All of the data below is to be returned unaltered.

:: RECORDS

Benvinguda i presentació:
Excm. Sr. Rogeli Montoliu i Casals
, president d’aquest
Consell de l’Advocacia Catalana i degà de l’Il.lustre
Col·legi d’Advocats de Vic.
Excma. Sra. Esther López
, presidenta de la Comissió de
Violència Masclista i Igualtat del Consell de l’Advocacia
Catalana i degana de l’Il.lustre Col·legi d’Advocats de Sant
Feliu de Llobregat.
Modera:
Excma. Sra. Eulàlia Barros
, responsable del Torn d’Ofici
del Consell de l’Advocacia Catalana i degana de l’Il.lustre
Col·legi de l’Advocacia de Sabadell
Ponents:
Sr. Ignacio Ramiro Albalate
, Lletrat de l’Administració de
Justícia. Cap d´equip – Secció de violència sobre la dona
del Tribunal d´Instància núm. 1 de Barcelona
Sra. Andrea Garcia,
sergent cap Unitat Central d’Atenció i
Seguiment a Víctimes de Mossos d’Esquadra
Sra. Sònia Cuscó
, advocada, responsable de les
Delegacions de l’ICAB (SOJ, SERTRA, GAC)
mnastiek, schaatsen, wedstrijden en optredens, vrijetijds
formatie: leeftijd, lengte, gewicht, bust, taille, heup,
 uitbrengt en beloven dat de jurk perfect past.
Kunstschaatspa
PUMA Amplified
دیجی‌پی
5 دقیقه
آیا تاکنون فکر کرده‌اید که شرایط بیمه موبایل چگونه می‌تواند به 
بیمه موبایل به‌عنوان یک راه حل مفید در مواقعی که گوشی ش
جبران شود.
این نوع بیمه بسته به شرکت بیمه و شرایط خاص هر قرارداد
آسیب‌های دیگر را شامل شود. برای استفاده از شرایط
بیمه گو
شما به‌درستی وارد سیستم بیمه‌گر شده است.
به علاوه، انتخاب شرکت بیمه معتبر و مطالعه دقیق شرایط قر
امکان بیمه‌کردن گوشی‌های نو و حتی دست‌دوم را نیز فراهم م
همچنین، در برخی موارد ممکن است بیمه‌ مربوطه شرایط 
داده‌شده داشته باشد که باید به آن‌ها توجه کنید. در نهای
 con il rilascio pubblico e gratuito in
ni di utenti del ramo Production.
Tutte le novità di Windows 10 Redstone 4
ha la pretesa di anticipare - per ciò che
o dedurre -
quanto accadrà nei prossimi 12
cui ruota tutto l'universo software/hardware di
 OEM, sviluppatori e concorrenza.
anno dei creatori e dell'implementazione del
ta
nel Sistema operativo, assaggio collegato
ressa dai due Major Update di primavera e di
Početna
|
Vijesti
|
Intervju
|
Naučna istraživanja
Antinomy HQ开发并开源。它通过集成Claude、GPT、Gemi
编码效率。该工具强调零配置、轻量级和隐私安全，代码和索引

::::

__ANSWER TO THE PROBLEM__.
Benvinguda i presentació:
Excm. Sr. Rogeli Montoliu i Casals
, president d’aquest
Consell de l’Advocacia Catalana i degà de l’Il.lustre
Col·legi d’Advocats de Vic.
Excma. Sra. Esther López
, presidenta de la Comissió de
Violència Masclista i Igualtat del Consell de l’Advocacia
Catalana i degana de l’Il.lustre Col·legi d’Advocats de Sant
Feliu de Llobregat.
Modera:
Excma. Sra. Eulàlia Barros
, responsable del Torn d’Ofici
del Consell de l’Advocacia Catalana i degana de l’Il.lustre
Col·legi de l’Advocacia de Sabadell
Ponents:
Sr. Ignacio Ramiro Albalate
, Lletrat de l’Administració de
Justícia. Cap d´equip – Secció de violència sobre la dona
del Tribunal d´Instància núm. 1 de Barcelona
Sra. Andrea Garcia,
sergent cap Unitat Central d’Atenció i
Seguiment a Víctimes de Mossos d’Esquadra
Sra. Sònia Cuscó
, advocada, responsable de les
Delegacions de l’ICAB (SOJ, SERTRA, GAC)
mnastiek, schaatsen, wedstrijden en optredens, vrijetijds
formatie: leeftijd, lengte, gewicht, bust, taille, heup,
 uitbrengt en beloven dat de jurk perfect past.
Kunstschaatspa
PUMA Amplified
دیجی‌پی
5 دقیقه
آیا تاکنون فکر کرده‌اید که شرایط بیمه موبایل چگونه می‌تواند به 
بیمه موبایل به‌عنوان یک راه حل مفید در مواقعی که گوشی ش
جبران شود.
این نوع بیمه بسته به شرکت بیمه و شرایط خاص هر قرارداد
آسیب‌های دیگر را شامل شود. برای استفاده از شرایط
بیمه گو
شما به‌درستی وارد سیستم بیمه‌گر شده است.
به علاوه، انتخاب شرکت بیمه معتبر و مطالعه دقیق شرایط قر
امکان بیمه‌کردن گوشی‌های نو و حتی دست‌دوم را نیز فراهم م
همچنین، در برخی موارد ممکن است بیمه‌ مربوطه شرایط 
داده‌شده داشته باشد که باید به آن‌ها توجه کنید. در نهای
 con il rilascio pubblico e gratuito in
ni di utenti del ramo Production.
Tutte le novità di Windows 10 Redstone 4
ha la pretesa di anticipare - per ciò che
o dedurre -
quanto accadrà nei prossimi 12
cui ruota tutto l'universo software/hardware di
 OEM, sviluppatori e concorrenza.
anno dei creatori e dell'implementazione del
ta
nel Sistema operativo, assaggio collegato
ressa dai due Major Update di primavera e di
Početna
|
Vijesti
|
Intervju
|
Naučna istraživanja
Antinomy HQ开发并开源。它通过集成Claude、GPT、Gemi
编码效率。该工具强调零配置、轻量级和隐私安全，代码和索引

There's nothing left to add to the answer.